Page 2 of Jinx
Consciousness returns slowly as I stare at a very familiar ceiling. Images of a tall, dark stranger hit my numbed brain as memories come rushing back. He took me. He managed to get me by myself and he took me away…so why am I waking up in my room at the Club? And why am I naked?
What the hell is going on? I sit up tenderly and take a look around. Nothing is out of place, nothing is askew, nothing that would tell me someone had been in here with me. I scoot to the edge and wait for my head to stop swimming. I take the time to think about what I should do next. I have so many questions and no way to find the answers.
I finally get up and make my way to my laptop sitting on my desk. It doesn’t take very long for me to open what I’m looking for. Nothing. There’s no message explaining any of this. No message telling me sorry for so many things. Nothing but a blank screen and a blinking cursor waiting for me to type something.
A knock on my door has me grabbing for the robe I have slung over the back of my chair and cautiously opening the door to…my brother.
“Jinx, we’re headed over to the hospital to visit Lori. You want a ride?”
Like nothing even happened. He’s acting like nothing happened.
“Sure, um, give me just a second and I’ll meet you out front.”
I rush through a shower and throw clothes on without even thinking about what they look like. Nori will come with us, so Pyro won’t be taking his bike which means I don’t have to worry about wearing a dress. I grab my bag and head for the front of the clubhouse. On the way to the hospital Pyro and Nori talk about everything and nothing at all but then a name floats back to me making my heart stutter.
“Can you believe Fury was there?”
My brother is acquainted with Fury. He’s not talking about him like this is someone he doesn’t know about.
“Who is he?”
Yes, Nori. Who is he indeed?
“He’s a fucking myth, a legend. He’s like a fucking boogieman that’s only whispered about in the ring of people we hang around.”
“Why was he there?”
My heart picks up and starts thumping so loudly I don’t know how they can’t hear it over the sound of the wind blowing through the rolled-down windows of the car.
“My guess is for the same reason everyone else was…the bounty.”
Wait a minute! What?
Said heart stutters and slows until I wonder if it’s going to stop altogether.
“He’s good too. Whatever he wants, he takes.”
And Pyro drives the knife in and twists. My heart breaks and I'm hollow inside. Pyro’s words repeat over and over in my head. He takes what he wants. It leaves no doubt about what happened to me.

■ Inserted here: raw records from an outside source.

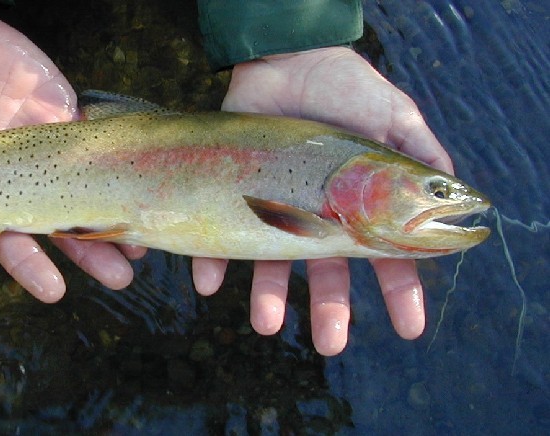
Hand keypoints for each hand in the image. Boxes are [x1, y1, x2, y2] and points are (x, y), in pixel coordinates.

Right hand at [0, 7, 144, 302]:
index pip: (3, 237)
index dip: (27, 265)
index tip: (54, 292)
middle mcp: (11, 178)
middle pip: (53, 225)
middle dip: (86, 253)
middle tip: (119, 280)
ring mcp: (42, 151)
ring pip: (81, 194)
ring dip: (111, 223)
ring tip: (140, 252)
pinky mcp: (65, 119)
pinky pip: (96, 149)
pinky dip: (118, 171)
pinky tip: (142, 189)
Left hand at [192, 47, 452, 354]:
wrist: (290, 59)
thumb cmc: (349, 89)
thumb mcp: (396, 118)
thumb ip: (421, 160)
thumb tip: (457, 201)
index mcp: (359, 207)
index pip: (386, 258)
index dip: (400, 295)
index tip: (409, 330)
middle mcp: (316, 216)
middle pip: (326, 274)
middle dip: (330, 311)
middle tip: (330, 345)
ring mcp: (275, 207)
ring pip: (272, 263)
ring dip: (269, 297)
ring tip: (266, 325)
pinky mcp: (237, 192)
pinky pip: (220, 231)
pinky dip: (211, 260)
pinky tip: (207, 283)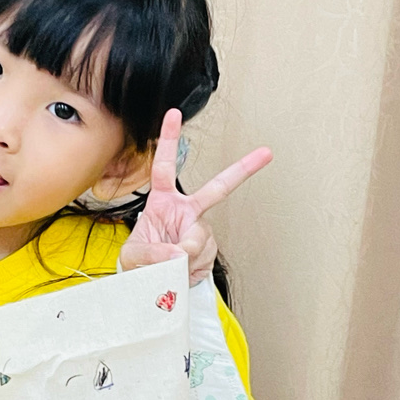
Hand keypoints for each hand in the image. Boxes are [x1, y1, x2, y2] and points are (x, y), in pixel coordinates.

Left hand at [119, 109, 272, 284]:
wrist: (156, 286)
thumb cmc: (141, 264)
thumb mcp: (134, 256)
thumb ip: (152, 253)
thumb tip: (180, 251)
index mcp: (163, 203)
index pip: (164, 167)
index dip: (168, 140)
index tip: (174, 114)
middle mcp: (186, 212)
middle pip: (218, 189)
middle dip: (242, 170)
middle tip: (265, 153)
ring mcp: (200, 231)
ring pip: (198, 238)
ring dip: (182, 254)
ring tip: (170, 264)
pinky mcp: (208, 250)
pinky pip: (201, 257)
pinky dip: (189, 267)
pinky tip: (182, 269)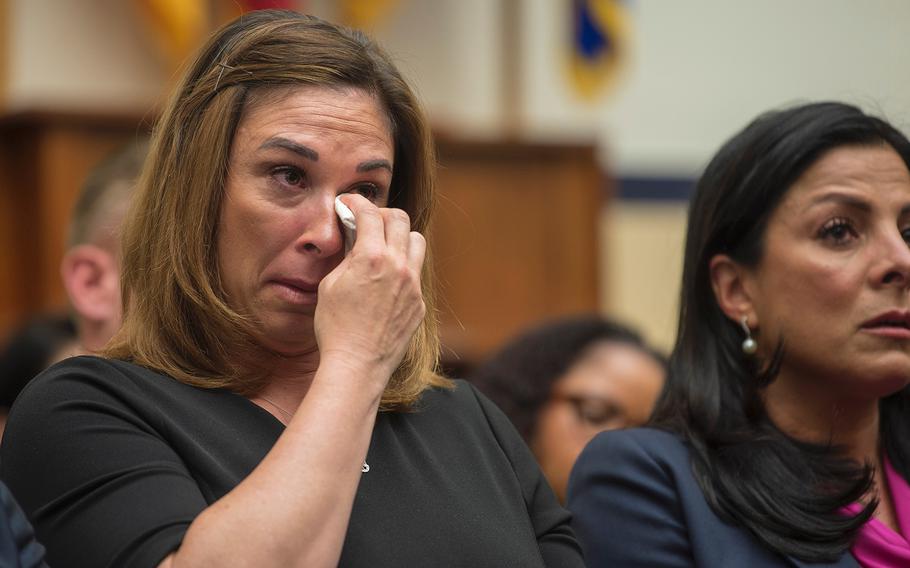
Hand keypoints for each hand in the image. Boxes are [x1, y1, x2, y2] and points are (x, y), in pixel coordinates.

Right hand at [314, 194, 426, 384]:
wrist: (357, 364)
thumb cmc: (335, 327)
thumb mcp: (330, 284)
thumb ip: (347, 256)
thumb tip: (355, 239)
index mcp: (372, 258)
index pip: (370, 214)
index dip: (357, 203)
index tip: (348, 204)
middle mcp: (398, 267)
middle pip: (400, 219)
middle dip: (381, 214)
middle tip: (367, 222)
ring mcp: (412, 285)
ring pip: (416, 241)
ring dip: (400, 237)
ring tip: (384, 246)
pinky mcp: (419, 303)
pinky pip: (416, 273)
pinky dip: (403, 266)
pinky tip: (388, 278)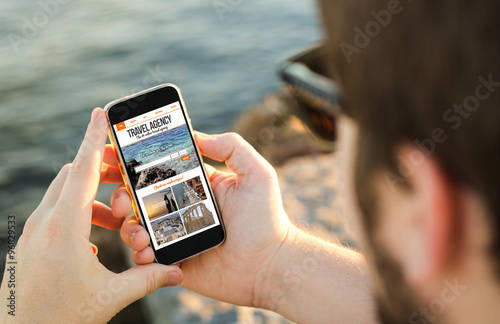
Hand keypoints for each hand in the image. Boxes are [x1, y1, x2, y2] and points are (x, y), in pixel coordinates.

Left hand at [0, 109, 182, 322]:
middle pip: (73, 174)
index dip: (94, 138)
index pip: (82, 169)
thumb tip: (177, 272)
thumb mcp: (110, 297)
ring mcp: (33, 232)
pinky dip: (78, 212)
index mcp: (65, 227)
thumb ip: (147, 279)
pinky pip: (55, 212)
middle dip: (101, 168)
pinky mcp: (30, 243)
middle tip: (126, 174)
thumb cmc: (59, 317)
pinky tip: (94, 239)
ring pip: (63, 193)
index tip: (102, 113)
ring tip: (117, 216)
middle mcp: (45, 222)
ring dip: (91, 195)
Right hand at [120, 132, 291, 306]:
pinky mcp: (173, 260)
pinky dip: (138, 253)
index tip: (111, 153)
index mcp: (195, 186)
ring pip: (135, 226)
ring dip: (126, 226)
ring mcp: (175, 235)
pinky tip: (147, 250)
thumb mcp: (256, 173)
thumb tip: (197, 135)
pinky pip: (145, 256)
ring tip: (139, 231)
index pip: (158, 169)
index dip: (133, 162)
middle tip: (117, 197)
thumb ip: (231, 147)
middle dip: (119, 193)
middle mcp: (180, 208)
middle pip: (138, 197)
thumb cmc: (267, 219)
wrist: (270, 265)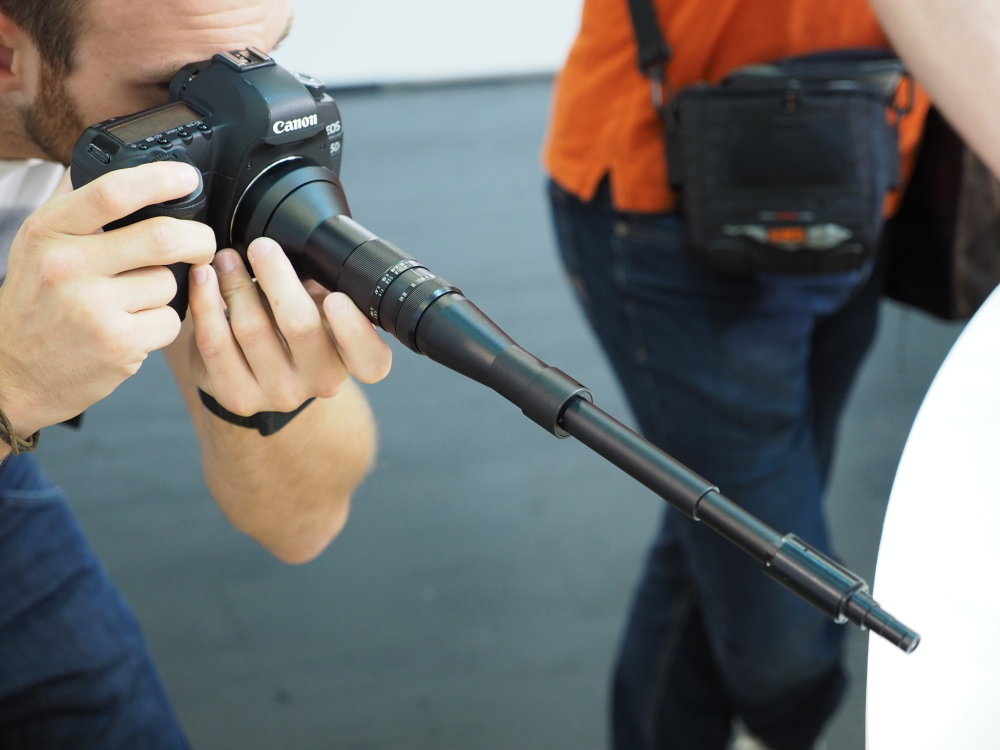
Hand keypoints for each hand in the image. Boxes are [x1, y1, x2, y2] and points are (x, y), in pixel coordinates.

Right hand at [0, 162, 215, 436]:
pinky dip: (164, 323)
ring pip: (169, 282)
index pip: (112, 193)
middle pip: (162, 238)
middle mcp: (67, 267)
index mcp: (49, 232)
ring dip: (168, 289)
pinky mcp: (118, 344)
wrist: (15, 373)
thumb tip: (124, 167)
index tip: (187, 178)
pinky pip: (171, 321)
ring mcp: (94, 308)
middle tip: (203, 242)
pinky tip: (136, 328)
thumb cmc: (37, 304)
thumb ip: (77, 208)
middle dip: (198, 239)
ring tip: (136, 300)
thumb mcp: (40, 244)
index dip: (160, 180)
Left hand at [180, 237, 390, 414]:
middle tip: (261, 247)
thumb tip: (301, 243)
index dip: (355, 331)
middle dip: (276, 277)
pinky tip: (204, 279)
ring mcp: (280, 394)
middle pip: (301, 327)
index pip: (371, 359)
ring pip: (251, 329)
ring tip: (226, 259)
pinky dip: (205, 303)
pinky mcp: (238, 397)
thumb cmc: (294, 325)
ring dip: (234, 283)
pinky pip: (215, 344)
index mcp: (352, 359)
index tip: (335, 298)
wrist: (257, 370)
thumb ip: (322, 285)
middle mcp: (322, 381)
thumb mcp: (319, 305)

I was left behind because I was found wanting. So many things make sense to me now. Why I was naked? He wanted to take a good look at what he would be getting if he did choose to take me. Why he left me where he did. A statement that I wasn’t worth going to war for against a whole motorcycle club, not worth the hassle that would come if he did take me.
“Jinx, honey?” I snap back and turn to find Nori staring at me like she’s been saying my name for a long time.
“Sorry.” It’s the only thing I can push out with what little breath I have left.
“You okay, sweetie? You look a little pale.”
I nod and quickly turn away. But the sour feeling in my stomach doesn’t go away or get better. I fake a smile for Nori and bide my time but the feeling doesn’t stop. It never stops. It just sits there and festers. Until I can’t take it anymore.
This sick feeling is going to kill me if I don’t do something to stop it, to quieten it down. I start making plans. And I wait. I try to keep the hurt hidden but some of it leaks out. Some of it manifests in me being a little bitchy, a little prickly, around the other happy couples.
The next entertainment night rolls around and I’m sent to my room but this time fate is smiling on me because not only will my brother be busy entertaining Nori but my mom and dad are also here tonight. I gladly go to the room I stay in at the club and wait. Then when everyone is good and busy, I sneak out and make my way to the ride I called for at the end of the road the club is on. No ride is going to come all the way up to the gate, let alone pull straight up to the club, so I hoof it to the end and hop in.
By the time anyone finds out what I have planned it will be too late to stop me. I give him my mom and dad’s address. Everyone who is a higher-up in the Sons has a room at the club but most everyone has a place somewhere else also. Mom and Dad are no exception. They bought a cute little two-story house with a big yard and a tree out front that I used to have a tire swing in.
I use my key and let myself in and make my way upstairs. The house is so familiar and comforting. I know my way, even in the dark. My room hasn’t been changed since I was twelve so everything is purple and covered in lace. You would never think that it was my room.
I stare at my face in the mirror over the dresser. I gave up lace and hearts a long time ago…well, lace anyway. The hearts stopped when I woke up in my room after being taken by a lying, cheating asshat. I reach into my closet, way in the back, and pull out something I have never worn, something I probably never would wear if not for the sick feeling I’ve been left with because of Fury.